EXERCISE DATA |
== Segment start ==

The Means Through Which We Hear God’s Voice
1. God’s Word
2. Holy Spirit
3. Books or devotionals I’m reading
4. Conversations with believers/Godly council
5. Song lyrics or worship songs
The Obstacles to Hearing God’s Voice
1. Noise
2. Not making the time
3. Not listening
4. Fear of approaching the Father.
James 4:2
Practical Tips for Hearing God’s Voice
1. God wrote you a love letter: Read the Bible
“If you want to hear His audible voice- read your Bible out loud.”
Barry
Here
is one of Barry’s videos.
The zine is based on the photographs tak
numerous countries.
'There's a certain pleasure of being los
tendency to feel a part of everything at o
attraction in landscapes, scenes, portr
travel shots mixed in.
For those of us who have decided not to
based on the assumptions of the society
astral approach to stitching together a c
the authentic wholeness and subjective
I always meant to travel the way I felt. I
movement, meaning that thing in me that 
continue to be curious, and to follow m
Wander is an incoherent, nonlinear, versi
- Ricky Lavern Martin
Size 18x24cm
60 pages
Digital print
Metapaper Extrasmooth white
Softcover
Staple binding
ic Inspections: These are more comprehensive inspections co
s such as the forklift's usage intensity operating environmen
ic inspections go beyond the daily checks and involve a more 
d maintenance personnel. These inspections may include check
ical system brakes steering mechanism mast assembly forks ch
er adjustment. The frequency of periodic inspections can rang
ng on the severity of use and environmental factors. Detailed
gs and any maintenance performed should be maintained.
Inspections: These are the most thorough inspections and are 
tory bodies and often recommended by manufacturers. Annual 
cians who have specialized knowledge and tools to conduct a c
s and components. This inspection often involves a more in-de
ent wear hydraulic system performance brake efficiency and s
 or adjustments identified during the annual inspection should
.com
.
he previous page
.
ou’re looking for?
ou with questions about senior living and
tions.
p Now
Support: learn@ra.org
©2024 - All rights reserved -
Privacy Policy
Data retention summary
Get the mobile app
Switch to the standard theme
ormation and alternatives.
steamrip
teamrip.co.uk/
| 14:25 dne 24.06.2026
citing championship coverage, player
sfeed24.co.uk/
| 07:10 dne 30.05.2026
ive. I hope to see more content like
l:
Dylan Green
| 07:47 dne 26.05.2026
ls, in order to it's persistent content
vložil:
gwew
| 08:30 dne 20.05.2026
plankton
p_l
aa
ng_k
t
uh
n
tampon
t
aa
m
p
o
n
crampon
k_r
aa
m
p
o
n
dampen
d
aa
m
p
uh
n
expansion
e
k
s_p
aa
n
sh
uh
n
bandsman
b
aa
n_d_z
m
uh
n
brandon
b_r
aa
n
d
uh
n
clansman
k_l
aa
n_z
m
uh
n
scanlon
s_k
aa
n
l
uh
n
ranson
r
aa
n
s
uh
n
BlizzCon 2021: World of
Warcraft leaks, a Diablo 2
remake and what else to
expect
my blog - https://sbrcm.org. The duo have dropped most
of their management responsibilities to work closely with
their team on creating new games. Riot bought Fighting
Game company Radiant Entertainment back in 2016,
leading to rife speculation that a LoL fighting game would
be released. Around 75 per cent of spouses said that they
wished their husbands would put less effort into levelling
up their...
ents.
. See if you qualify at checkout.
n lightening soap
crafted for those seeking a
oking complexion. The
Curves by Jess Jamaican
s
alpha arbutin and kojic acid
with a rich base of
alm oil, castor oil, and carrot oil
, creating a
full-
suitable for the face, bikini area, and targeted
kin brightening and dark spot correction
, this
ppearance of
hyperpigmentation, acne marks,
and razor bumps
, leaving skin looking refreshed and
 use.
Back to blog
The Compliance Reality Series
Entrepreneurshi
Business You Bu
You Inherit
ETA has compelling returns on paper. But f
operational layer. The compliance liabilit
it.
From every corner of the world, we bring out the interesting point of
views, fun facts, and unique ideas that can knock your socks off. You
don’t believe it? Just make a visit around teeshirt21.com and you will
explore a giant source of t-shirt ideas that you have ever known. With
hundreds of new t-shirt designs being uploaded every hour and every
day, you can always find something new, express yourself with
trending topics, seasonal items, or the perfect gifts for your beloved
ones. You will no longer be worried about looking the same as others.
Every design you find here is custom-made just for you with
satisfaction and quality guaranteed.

== Segment end ==

EXERCISE GOAL | Arrange every line of text from all of the records above as a single numbered list, leaving out any blank lines.

THE COMPLETED TASK |
1. The Means Through Which We Hear God’s Voice
2. 1. God’s Word
3. 2. Holy Spirit
4. 3. Books or devotionals I’m reading
5. 4. Conversations with believers/Godly council
6. 5. Song lyrics or worship songs
7. The Obstacles to Hearing God’s Voice
8. 1. Noise
9. 2. Not making the time
10. 3. Not listening
11. 4. Fear of approaching the Father.
12. James 4:2
13. Practical Tips for Hearing God’s Voice
14. 1. God wrote you a love letter: Read the Bible
15. “If you want to hear His audible voice- read your Bible out loud.”
16. Barry
17. Here
18. is one of Barry’s videos.
19. The zine is based on the photographs tak
20. numerous countries.
21. 'There's a certain pleasure of being los
22. tendency to feel a part of everything at o
23. attraction in landscapes, scenes, portr
24. travel shots mixed in.
25. For those of us who have decided not to
26. based on the assumptions of the society
27. astral approach to stitching together a c
28. the authentic wholeness and subjective
29. I always meant to travel the way I felt. I
30. movement, meaning that thing in me that 
31. continue to be curious, and to follow m
32. Wander is an incoherent, nonlinear, versi
33. - Ricky Lavern Martin
34. Size 18x24cm
35. 60 pages
36. Digital print
37. Metapaper Extrasmooth white
38. Softcover
39. Staple binding
40. ic Inspections: These are more comprehensive inspections co
41. s such as the forklift's usage intensity operating environmen
42. ic inspections go beyond the daily checks and involve a more 
43. d maintenance personnel. These inspections may include check
44. ical system brakes steering mechanism mast assembly forks ch
45. er adjustment. The frequency of periodic inspections can rang
46. ng on the severity of use and environmental factors. Detailed
47. gs and any maintenance performed should be maintained.
48. Inspections: These are the most thorough inspections and are 
49. tory bodies and often recommended by manufacturers. Annual 
50. cians who have specialized knowledge and tools to conduct a c
51. s and components. This inspection often involves a more in-de
52. ent wear hydraulic system performance brake efficiency and s
53.  or adjustments identified during the annual inspection should
54. .com
55. .
56. he previous page
57. .
58. ou’re looking for?
59. ou with questions about senior living and
60. tions.
61. p Now
62. Support: learn@ra.org
63. ©2024 - All rights reserved -
64. Privacy Policy
65. Data retention summary
66. Get the mobile app
67. Switch to the standard theme
68. ormation and alternatives.
69. steamrip
70. teamrip.co.uk/
71. | 14:25 dne 24.06.2026
72. citing championship coverage, player
73. sfeed24.co.uk/
74. | 07:10 dne 30.05.2026
75. ive. I hope to see more content like
76. l:
77. Dylan Green
78. | 07:47 dne 26.05.2026
79. ls, in order to it's persistent content
80. vložil:
81. gwew
82. | 08:30 dne 20.05.2026
83. plankton
84. p_l
85. aa
86. ng_k
87. t
88. uh
89. n
90. tampon
91. t
92. aa
93. m
94. p
95. o
96. n
97. crampon
98. k_r
99. aa
100. m
101. p
102. o
103. n
104. dampen
105. d
106. aa
107. m
108. p
109. uh
110. n
111. expansion
112. e
113. k
114. s_p
115. aa
116. n
117. sh
118. uh
119. n
120. bandsman
121. b
122. aa
123. n_d_z
124. m
125. uh
126. n
127. brandon
128. b_r
129. aa
130. n
131. d
132. uh
133. n
134. clansman
135. k_l
136. aa
137. n_z
138. m
139. uh
140. n
141. scanlon
142. s_k
143. aa
144. n
145. l
146. uh
147. n
148. ranson
149. r
150. aa
151. n
152. s
153. uh
154. n
155. BlizzCon 2021: World of
156. Warcraft leaks, a Diablo 2
157. remake and what else to
158. expect
159. my blog - https://sbrcm.org. The duo have dropped most
160. of their management responsibilities to work closely with
161. their team on creating new games. Riot bought Fighting
162. Game company Radiant Entertainment back in 2016,
163. leading to rife speculation that a LoL fighting game would
164. be released. Around 75 per cent of spouses said that they
165. wished their husbands would put less effort into levelling
166. up their...
167. ents.
168. . See if you qualify at checkout.
169. n lightening soap
170. crafted for those seeking a
171. oking complexion. The
172. Curves by Jess Jamaican
173. s
174. alpha arbutin and kojic acid
175. with a rich base of
176. alm oil, castor oil, and carrot oil
177. , creating a
178. full-
179. suitable for the face, bikini area, and targeted
180. kin brightening and dark spot correction
181. , this
182. ppearance of
183. hyperpigmentation, acne marks,
184. and razor bumps
185. , leaving skin looking refreshed and
186.  use.
187. Back to blog
188. The Compliance Reality Series
189. Entrepreneurshi
190. Business You Bu
191. You Inherit
192. ETA has compelling returns on paper. But f
193. operational layer. The compliance liabilit
194. it.
195. From every corner of the world, we bring out the interesting point of
196. views, fun facts, and unique ideas that can knock your socks off. You
197. don’t believe it? Just make a visit around teeshirt21.com and you will
198. explore a giant source of t-shirt ideas that you have ever known. With
199. hundreds of new t-shirt designs being uploaded every hour and every
200. day, you can always find something new, express yourself with
201. trending topics, seasonal items, or the perfect gifts for your beloved
202. ones. You will no longer be worried about looking the same as others.
203. Every design you find here is custom-made just for you with
204. satisfaction and quality guaranteed.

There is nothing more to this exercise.